▶ _Aim of the exercise_: Your reply should hold the line containing "Picture 2 (330" and every later line of the records, reproduced exactly, and no other lines.

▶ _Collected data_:
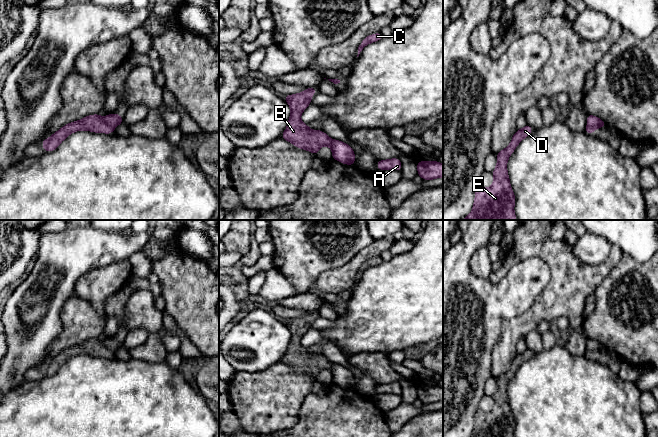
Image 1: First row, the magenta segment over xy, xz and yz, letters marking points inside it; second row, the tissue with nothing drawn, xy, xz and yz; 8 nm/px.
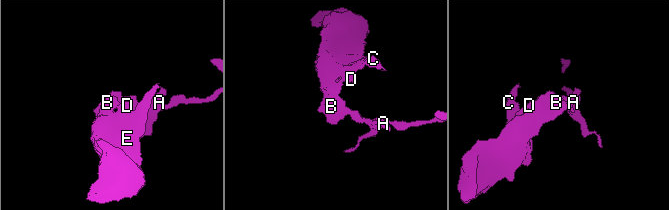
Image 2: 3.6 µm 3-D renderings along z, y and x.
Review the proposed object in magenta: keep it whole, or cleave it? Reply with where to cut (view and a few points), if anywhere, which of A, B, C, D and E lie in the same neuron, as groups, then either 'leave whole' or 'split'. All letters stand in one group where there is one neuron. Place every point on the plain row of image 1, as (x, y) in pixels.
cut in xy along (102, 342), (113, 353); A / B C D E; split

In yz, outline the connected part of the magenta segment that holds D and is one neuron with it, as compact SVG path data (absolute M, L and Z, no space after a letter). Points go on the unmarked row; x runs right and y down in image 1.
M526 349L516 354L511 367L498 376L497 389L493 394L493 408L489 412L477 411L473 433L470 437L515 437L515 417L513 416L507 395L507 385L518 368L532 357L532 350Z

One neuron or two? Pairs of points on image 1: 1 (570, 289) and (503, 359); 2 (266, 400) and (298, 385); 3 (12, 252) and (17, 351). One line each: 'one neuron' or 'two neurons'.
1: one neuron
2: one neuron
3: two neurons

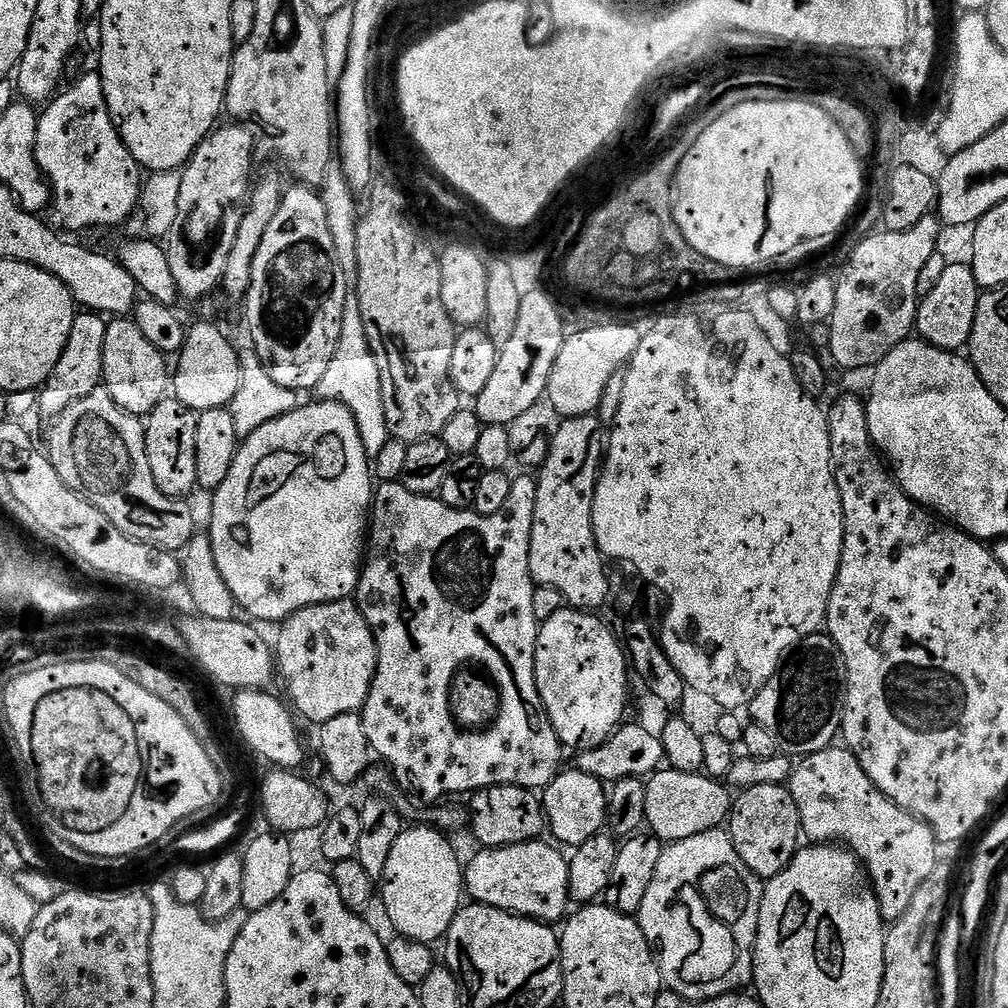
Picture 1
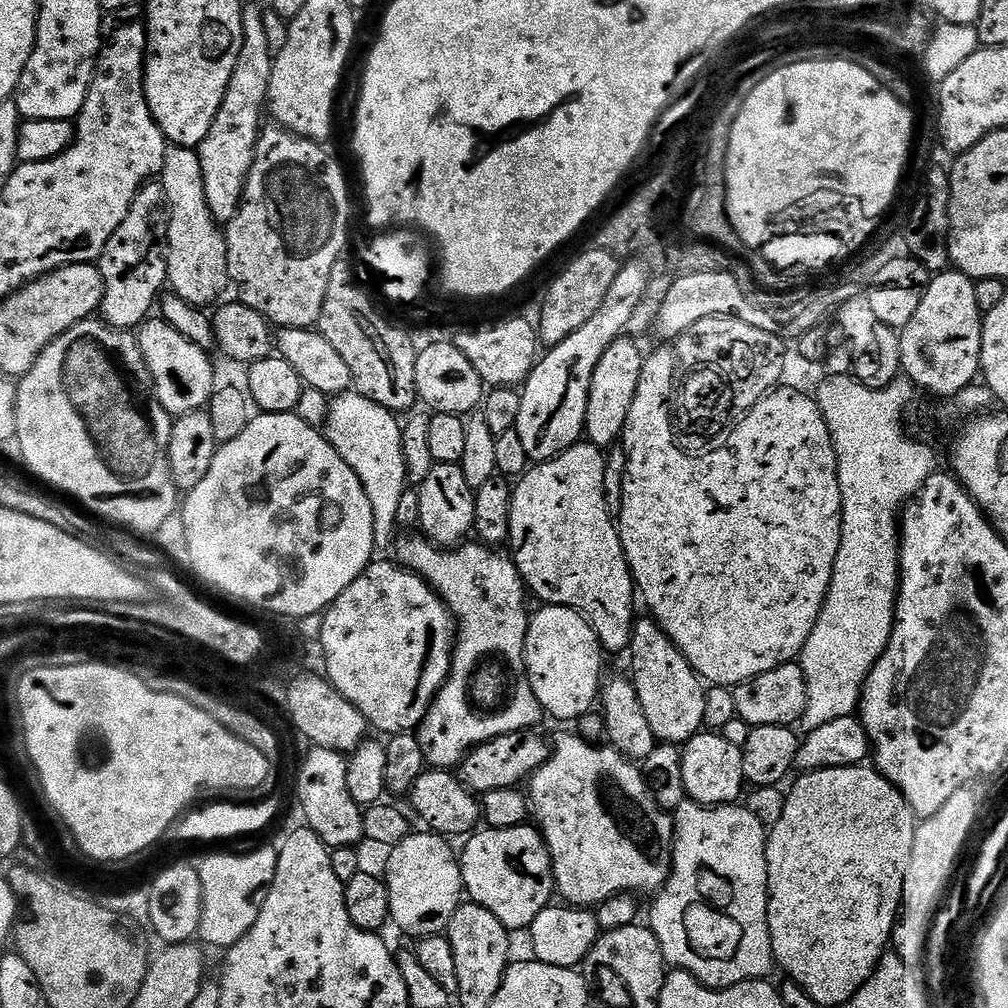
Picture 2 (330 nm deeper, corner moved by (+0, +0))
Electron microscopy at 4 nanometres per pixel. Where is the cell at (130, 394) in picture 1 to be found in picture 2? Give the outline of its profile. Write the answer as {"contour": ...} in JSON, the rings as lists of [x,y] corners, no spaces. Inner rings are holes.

▶ _Result of the exercise_:
Picture 2 (330 nm deeper, corner moved by (+0, +0))
Electron microscopy at 4 nanometres per pixel. Where is the cell at (130, 394) in picture 1 to be found in picture 2? Give the outline of its profile. Write the answer as {"contour": ...} in JSON, the rings as lists of [x,y] corners, no spaces. Inner rings are holes.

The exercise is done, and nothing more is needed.